Are you a passionate scientist with expertise in preclinical research and toxicology? Dr. Reddy’s Laboratories Ltd., a global leader in pharmaceuticals, is hiring a Scientist – Preclinical to join their Integrated Product Development Organization (IPDO) in Hyderabad, India. This role offers a unique opportunity to contribute to groundbreaking drug development, focusing on generics, complex generics, and differentiated products. With a mission to accelerate access to affordable medicines, Dr. Reddy’s is seeking a professional with 5-6 years of experience to drive preclinical strategies and toxicological assessments.
About Dr. Reddy’s Laboratories
Founded in 1984, Dr. Reddy’s is a multinational pharmaceutical company with a presence in 66 countries. With over 24,000 employees, the company is committed to innovation, affordability, and sustainability, aiming to reach 1.5 billion patients by 2030. The IPDO integrates deep science and cutting-edge technology to develop therapies that transform lives globally.
Roles and Responsibilities
As a Scientist – Preclinical, you will play a pivotal role in advancing drug development through:
- Toxicological Risk Assessments: Prepare Permissible Daily Exposure (PDE) and Occupational Exposure Limit (OEL) monographs for excipients, impurities, extractables, and leachables.
- Query Resolution: Address toxicological hazard queries from cross-functional teams, including Safety and Plant teams, for actives, intermediates, and Key Starting Materials (KSMs).
- Preclinical Strategy: Support the development of preclinical strategies for complex generics and design in-vitro/in-vivo studies.
- CRO Support: Assist in qualifying Contract Research Organizations (CROs), conducting GLP/Non-GLP study audits, and monitoring studies.

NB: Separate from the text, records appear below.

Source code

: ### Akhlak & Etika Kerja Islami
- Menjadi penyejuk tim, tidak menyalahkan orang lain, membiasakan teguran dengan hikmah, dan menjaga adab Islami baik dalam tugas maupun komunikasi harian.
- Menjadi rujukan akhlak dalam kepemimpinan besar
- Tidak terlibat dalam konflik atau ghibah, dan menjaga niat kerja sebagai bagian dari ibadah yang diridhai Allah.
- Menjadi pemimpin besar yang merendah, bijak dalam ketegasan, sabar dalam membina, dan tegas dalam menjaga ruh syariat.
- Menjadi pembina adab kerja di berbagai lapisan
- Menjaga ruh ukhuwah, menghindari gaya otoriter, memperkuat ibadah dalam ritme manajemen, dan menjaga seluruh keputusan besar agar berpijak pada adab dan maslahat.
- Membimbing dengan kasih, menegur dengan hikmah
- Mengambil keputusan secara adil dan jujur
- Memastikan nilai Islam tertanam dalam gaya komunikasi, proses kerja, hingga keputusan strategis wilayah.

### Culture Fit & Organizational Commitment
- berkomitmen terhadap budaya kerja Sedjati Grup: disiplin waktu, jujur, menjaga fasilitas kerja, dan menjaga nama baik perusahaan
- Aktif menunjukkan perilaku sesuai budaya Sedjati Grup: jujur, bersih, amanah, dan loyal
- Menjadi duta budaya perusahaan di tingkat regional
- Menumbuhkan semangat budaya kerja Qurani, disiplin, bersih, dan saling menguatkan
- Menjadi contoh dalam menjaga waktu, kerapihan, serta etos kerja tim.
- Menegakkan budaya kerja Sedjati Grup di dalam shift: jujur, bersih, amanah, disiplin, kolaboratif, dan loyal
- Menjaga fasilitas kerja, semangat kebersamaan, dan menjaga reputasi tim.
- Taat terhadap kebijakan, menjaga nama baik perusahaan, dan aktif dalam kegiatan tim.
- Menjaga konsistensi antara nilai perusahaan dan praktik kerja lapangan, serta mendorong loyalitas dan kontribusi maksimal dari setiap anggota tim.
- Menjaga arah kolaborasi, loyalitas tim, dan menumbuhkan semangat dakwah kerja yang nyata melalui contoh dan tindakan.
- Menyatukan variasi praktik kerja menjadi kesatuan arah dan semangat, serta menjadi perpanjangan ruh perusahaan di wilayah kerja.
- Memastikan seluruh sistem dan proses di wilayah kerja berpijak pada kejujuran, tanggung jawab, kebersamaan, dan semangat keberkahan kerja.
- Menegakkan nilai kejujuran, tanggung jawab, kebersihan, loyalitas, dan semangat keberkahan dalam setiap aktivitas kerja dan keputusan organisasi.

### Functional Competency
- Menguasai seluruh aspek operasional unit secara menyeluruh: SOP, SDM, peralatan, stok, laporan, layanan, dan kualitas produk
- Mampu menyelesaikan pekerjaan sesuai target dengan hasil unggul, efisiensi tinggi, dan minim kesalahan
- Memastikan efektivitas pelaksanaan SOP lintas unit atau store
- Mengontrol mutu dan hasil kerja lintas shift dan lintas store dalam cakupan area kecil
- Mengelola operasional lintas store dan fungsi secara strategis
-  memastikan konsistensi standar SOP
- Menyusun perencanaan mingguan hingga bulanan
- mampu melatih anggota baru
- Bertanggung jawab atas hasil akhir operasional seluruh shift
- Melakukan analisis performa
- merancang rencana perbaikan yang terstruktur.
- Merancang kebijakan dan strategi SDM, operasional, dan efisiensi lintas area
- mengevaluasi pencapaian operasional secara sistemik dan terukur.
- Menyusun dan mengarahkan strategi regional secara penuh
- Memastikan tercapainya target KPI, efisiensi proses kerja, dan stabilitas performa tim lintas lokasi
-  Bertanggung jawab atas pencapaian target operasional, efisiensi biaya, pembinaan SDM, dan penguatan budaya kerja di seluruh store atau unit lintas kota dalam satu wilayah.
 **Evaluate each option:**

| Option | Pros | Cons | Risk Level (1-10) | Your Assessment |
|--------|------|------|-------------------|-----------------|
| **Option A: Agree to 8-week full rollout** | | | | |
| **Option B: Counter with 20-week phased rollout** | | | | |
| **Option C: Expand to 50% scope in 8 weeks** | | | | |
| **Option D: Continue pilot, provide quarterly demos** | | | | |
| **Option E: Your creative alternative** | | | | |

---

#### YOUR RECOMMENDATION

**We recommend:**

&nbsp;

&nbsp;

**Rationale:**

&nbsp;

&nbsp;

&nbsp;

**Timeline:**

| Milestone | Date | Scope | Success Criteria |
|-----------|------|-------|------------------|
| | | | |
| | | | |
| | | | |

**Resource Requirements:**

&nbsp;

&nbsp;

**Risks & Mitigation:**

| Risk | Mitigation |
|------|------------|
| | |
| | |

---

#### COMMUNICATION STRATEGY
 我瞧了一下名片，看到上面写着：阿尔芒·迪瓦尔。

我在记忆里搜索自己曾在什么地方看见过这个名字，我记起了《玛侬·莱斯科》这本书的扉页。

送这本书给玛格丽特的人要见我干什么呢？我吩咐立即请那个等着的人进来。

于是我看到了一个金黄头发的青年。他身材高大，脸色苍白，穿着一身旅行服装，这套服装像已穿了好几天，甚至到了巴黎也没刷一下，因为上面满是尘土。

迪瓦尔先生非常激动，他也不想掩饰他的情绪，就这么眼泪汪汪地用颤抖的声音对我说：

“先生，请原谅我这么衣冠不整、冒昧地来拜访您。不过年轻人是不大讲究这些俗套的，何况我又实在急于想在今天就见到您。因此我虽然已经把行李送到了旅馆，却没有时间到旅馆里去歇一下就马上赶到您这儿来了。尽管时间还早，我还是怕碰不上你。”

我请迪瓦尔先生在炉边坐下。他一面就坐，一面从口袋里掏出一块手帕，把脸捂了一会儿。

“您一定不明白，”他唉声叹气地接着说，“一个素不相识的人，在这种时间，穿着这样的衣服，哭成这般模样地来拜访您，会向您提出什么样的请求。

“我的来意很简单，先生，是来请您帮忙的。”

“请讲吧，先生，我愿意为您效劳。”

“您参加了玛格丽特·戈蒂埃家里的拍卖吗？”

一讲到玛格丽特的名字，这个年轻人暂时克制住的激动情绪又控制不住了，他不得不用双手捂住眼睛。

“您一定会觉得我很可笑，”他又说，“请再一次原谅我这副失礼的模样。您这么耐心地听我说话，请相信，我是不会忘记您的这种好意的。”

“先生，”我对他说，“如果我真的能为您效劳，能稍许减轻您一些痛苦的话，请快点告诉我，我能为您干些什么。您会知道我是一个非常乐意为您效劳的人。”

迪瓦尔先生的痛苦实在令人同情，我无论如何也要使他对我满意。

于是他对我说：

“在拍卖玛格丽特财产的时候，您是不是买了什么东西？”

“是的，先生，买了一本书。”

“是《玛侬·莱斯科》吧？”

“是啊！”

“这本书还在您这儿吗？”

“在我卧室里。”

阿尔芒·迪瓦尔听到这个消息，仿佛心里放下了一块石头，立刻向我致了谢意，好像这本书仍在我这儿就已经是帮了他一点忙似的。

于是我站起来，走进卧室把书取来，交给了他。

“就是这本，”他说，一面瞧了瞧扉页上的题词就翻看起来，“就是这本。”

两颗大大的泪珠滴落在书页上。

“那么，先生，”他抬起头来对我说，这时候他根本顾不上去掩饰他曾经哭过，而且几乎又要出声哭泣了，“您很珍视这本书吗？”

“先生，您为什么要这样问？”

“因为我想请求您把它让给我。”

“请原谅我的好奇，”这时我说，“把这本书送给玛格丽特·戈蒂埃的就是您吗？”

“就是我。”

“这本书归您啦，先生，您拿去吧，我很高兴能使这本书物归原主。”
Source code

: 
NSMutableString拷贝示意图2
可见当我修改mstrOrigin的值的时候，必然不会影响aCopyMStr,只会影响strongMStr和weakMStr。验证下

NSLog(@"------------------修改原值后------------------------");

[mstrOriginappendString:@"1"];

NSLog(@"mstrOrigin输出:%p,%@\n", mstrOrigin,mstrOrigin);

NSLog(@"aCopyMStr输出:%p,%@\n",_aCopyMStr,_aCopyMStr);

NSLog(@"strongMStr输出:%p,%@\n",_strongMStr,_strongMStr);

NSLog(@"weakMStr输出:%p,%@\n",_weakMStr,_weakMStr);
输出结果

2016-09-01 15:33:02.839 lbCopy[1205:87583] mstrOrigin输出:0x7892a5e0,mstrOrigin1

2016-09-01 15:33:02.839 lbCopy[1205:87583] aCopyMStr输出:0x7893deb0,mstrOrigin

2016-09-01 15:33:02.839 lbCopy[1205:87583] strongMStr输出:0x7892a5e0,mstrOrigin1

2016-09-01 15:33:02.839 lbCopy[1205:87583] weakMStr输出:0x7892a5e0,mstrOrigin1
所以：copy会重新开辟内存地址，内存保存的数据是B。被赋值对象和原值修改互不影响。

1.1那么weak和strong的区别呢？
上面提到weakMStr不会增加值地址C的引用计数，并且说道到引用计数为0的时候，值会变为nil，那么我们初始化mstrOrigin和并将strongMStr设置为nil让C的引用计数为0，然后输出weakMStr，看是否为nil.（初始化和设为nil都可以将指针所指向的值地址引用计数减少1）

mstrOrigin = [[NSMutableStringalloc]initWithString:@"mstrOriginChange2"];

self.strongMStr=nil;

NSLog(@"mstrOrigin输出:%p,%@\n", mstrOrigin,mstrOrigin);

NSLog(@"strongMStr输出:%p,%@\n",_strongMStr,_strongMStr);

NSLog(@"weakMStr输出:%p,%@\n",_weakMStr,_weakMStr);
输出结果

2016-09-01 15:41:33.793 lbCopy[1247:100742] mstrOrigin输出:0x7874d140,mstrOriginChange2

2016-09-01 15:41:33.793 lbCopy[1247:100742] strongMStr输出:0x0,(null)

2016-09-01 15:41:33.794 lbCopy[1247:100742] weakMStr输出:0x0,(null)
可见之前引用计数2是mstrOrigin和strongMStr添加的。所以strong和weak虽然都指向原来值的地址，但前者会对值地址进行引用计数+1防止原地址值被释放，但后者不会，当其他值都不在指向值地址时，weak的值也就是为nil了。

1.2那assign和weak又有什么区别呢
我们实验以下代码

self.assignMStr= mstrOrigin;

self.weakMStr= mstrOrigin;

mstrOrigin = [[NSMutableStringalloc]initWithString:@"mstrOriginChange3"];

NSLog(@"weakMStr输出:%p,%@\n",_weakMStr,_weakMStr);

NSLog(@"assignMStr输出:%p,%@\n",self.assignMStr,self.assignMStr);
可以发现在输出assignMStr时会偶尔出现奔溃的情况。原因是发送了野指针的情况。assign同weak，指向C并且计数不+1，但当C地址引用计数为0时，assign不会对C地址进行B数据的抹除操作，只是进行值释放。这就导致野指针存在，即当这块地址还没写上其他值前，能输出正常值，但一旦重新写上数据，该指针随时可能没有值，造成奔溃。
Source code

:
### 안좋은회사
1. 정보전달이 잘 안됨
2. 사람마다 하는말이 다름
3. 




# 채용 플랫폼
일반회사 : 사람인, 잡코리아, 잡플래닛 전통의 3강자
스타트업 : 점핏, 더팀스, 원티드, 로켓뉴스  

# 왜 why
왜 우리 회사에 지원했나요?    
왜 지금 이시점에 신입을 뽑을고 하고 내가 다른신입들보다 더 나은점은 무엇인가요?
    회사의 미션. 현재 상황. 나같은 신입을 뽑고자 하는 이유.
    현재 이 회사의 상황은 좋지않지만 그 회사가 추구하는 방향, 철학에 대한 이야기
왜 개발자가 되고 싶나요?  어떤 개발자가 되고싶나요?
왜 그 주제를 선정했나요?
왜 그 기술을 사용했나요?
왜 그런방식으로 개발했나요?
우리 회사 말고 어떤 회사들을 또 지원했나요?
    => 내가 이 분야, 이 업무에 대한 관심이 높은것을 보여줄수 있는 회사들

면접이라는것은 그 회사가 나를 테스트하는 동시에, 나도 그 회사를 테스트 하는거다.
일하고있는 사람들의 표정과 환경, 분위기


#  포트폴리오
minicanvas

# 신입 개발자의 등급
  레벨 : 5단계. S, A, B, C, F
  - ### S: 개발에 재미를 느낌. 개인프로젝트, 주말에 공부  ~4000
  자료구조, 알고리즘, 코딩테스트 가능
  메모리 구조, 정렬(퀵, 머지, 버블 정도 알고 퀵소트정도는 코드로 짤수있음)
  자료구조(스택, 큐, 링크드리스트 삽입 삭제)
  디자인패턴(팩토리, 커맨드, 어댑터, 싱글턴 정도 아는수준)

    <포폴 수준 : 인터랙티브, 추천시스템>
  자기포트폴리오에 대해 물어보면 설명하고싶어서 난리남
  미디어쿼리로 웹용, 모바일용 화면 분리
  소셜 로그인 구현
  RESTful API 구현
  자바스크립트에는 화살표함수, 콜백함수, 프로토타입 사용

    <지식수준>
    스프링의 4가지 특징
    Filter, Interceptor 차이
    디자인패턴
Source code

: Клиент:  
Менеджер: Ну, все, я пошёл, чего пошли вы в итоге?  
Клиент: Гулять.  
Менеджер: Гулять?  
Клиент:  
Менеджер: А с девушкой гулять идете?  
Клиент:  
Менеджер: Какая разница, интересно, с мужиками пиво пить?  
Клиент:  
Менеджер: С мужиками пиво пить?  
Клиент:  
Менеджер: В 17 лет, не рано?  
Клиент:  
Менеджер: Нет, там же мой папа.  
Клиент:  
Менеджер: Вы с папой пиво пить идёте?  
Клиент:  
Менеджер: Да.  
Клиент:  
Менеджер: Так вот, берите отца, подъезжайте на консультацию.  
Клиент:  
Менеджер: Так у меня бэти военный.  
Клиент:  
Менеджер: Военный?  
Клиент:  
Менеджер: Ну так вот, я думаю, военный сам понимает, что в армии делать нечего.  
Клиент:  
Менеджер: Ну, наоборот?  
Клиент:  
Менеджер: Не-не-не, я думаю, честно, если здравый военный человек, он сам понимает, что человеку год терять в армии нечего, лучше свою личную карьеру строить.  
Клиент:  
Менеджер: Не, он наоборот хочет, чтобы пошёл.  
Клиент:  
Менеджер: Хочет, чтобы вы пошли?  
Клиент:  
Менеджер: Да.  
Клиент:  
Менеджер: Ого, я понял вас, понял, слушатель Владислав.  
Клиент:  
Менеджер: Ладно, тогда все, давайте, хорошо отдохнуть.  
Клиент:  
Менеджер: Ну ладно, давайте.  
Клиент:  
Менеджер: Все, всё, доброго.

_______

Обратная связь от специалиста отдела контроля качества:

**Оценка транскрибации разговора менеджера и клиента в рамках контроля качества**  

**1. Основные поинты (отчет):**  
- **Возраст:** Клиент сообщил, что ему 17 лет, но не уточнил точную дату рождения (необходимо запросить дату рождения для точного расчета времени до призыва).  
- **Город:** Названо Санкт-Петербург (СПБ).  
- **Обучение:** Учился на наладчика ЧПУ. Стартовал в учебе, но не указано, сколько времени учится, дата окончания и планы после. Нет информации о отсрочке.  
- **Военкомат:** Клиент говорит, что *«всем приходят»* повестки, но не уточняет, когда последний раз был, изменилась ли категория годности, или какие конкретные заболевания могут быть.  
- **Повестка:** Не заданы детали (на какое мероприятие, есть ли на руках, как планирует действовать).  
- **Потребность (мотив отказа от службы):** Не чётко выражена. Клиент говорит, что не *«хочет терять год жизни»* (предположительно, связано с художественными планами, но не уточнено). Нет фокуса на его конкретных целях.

- Literature Analysis: Conduct extensive literature searches and analyze peer-reviewed scientific reports and regulatory guidelines.
- Collaboration: Work with internal teams and external stakeholders to align toxicological assessments with project goals and regulatory requirements.
- SOP Adherence: Prepare, maintain, and follow Standard Operating Procedures (SOPs).
Qualifications
To excel in this role, candidates should have:
- Educational Background: Master’s Degree (M.V.Sc or M. Pharm in Pharmacology).
- Experience: 3-6 years in the pharmaceutical industry, specializing in preclinical research or toxicology risk assessments.
- Technical Skills:
- Expertise in toxicological risk assessment methodologies, PDE, and OEL monographs.
- Proficiency in analyzing physicochemical, clinical, and non-clinical data.
- Knowledge of EMEA, FDA, ICH, ISO, and ASTM guidelines.
- Familiarity with QSAR tools, BMDS, and MPPD software.
- Experience in preclinical drug development and regulatory requirements for ANDA/NDA filings.
- Understanding of GLP/OECD guidelines and toxicity study protocols.
- Ability to perform statistical analysis and QC checks on study data.
- Behavioral Skills:
- Strong communication and interpersonal skills.
- Excellent analytical and problem-solving abilities.
- Ability to collaborate across teams and manage multiple priorities under tight deadlines.
Benefits
Dr. Reddy’s offers a supportive and inclusive work environment with:
- Career Growth: Personalized learning programs and professional development opportunities.
- Comprehensive Benefits: Relocation support, family benefits, medical, and life coverage.
- Work Culture: A dynamic, empathetic, and inclusive culture driven by the motto, “Good Health Can’t Wait.”
- Global Impact: Contribute to innovative therapies reaching over 55 markets worldwide.
How to Apply
Ready to make a difference in global healthcare? Apply now through the Dr. Reddy’s career portal. Submit your resume and cover letter highlighting your preclinical and toxicology expertise. Applications are reviewed on a rolling basis, so apply by September 26, 2025, to be considered.
FAQs
Q: What is the work environment like at Dr. Reddy’s?
A: Dr. Reddy’s fosters an inclusive, discrimination-free workplace that values diversity and collaboration, supporting employees with a purpose-driven culture.
Q: Is prior experience with CROs required for this role?
A: While not mandatory, experience with CRO qualification and study monitoring is highly desirable and will strengthen your application.